If omitted, the global `link_rules.mode` is used.
- `allow_to`:
Optional list of entry IDs. If set, rewritten internal links are limited to these targets.
- `block_to`:
Optional list of entry IDs. These targets are excluded from rewriting.
Example:
```yaml
links:
mode: "explicit"
allow_to: ["intro", "appendix"]
block_to: ["draft-notes"]
```
### `link_rules`
- `link_rules.mode`:
Optional string. One of:
`auto`, `explicit`, `none`.
Defaults to `auto`.
- `link_rules.rewrite_external_substack_links`:
Optional boolean. Defaults to `true`. Accepted by the manifest parser, but not currently used to change behavior in `v0.1`.
- `link_rules.preserve_other_external_links`:
Optional boolean. Defaults to `true`. Accepted by the manifest parser, but not currently used to change behavior in `v0.1`.
- `link_rules.rules`:
Optional list of explicit link rules.
Example:
```yaml
link_rules:
mode: "explicit"
rewrite_external_substack_links: true
preserve_other_external_links: true
rules:
- from: ["notes"]
to: ["intro"]
match_mode: "canonical-url"
```
### `link_rules.rules[]`
Each rule supports:
- `from`:
Required list of selectors describing where the rule applies.
- `to`:
Required list of selectors describing eligible targets.
- `match_mode`:
Optional string. One of:
`canonical-url`, `source-url`, `disabled`.
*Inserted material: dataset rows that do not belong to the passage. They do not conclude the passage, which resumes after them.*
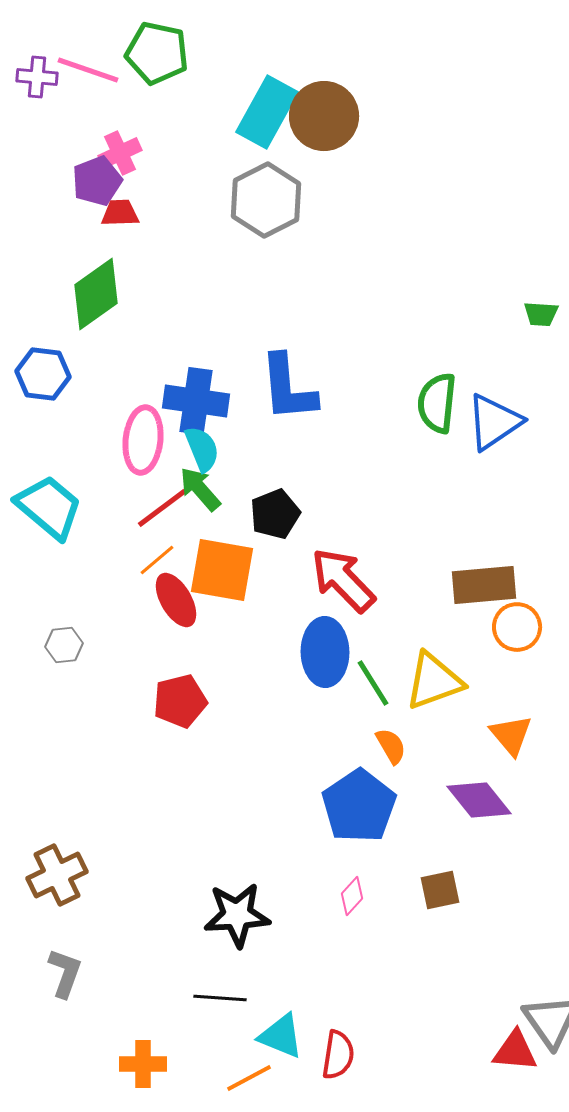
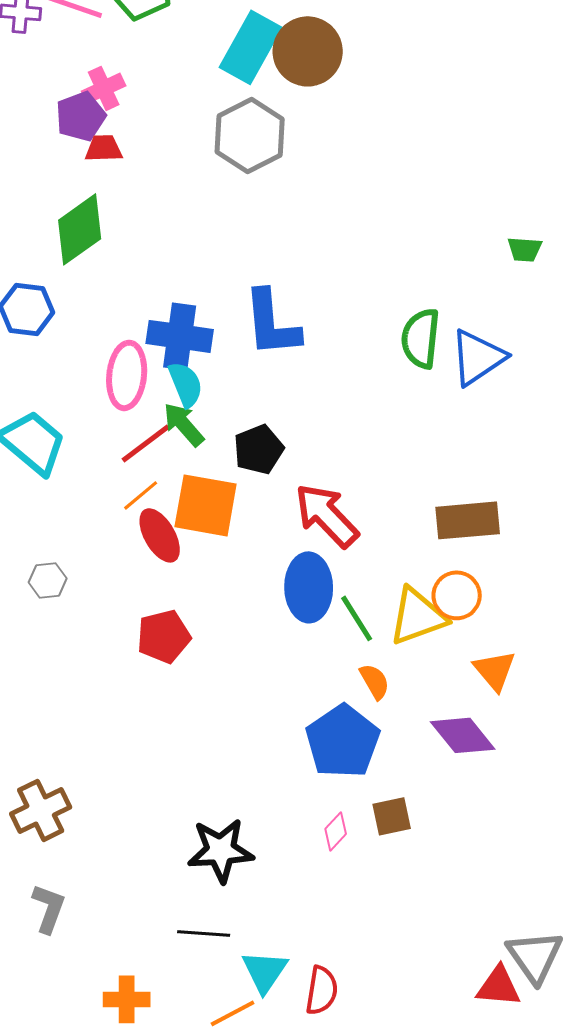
orange circle: (517, 627) -> (457, 595), moved
brown square: (440, 890) -> (392, 816), moved
cyan triangle: (281, 1036) -> (265, 971), turned 42

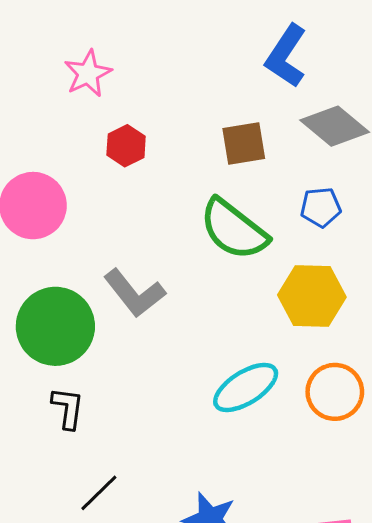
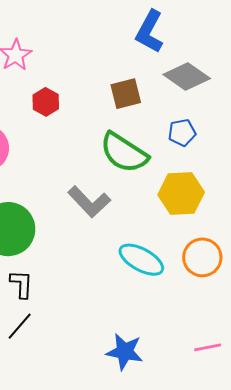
gray L-shape: (134, 293) -> (89, 202), moved
cyan ellipse: (246, 387) -> (141, 260), turned 66
black line: (99, 493) -> (20, 326), moved

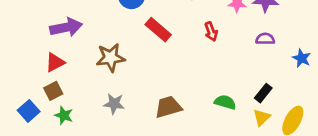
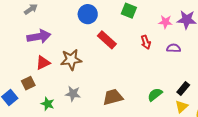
purple semicircle: (265, 39) -> (174, 48), moved
red triangle: (55, 62) -> (43, 63), moved
green semicircle: (225, 102) -> (155, 95), turned -56
green star: (64, 115) -> (48, 104), moved

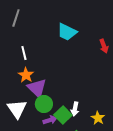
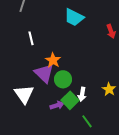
orange star: (26, 75) -> (53, 60), moved
green circle: (44, 104) -> (63, 79), moved
yellow star: (98, 118) -> (109, 89), moved

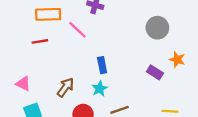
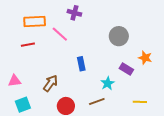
gray circle: (157, 28) -> (119, 36), moved
pink triangle: (23, 84) -> (14, 81), turned -32
cyan star: (100, 89) -> (108, 83), moved

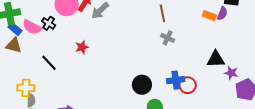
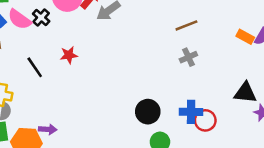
brown line: (162, 13) -> (186, 25), turned 72
gray cross: (168, 38) -> (188, 57), turned 32
red star: (82, 47) -> (69, 55), moved

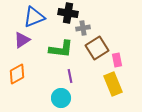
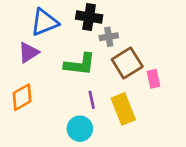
yellow rectangle: (113, 84) -> (123, 109), moved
Defaults to `canonical-url`.
Supported selectors in `from` and `to`:
- `*`:
Match all entries.
- `<entry-id>`:
Match one entry by ID.
- `section:<section-id>`:
Match all entries referenced by that section.
Example:
```yaml
link_rules:
mode: "explicit"
rules:
- from: ["section:essays"]
to: ["section:essays"]
match_mode: "canonical-url"
```
## Notes
- Output paths are resolved relative to the manifest file location.
- Local HTML paths are also resolved relative to the manifest file location.
- `sections` and `entries` are deserialized with empty defaults, but `validate` and `build` expect them to be meaningfully populated.
- `subtitle`, `summary`, `tags`, `rewrite_external_substack_links`, and `preserve_other_external_links` are accepted today but only partially wired into runtime behavior.
- For Substack sources, `v0.1` assumes public posts. Subscriber-only/session-based fetching is not implemented.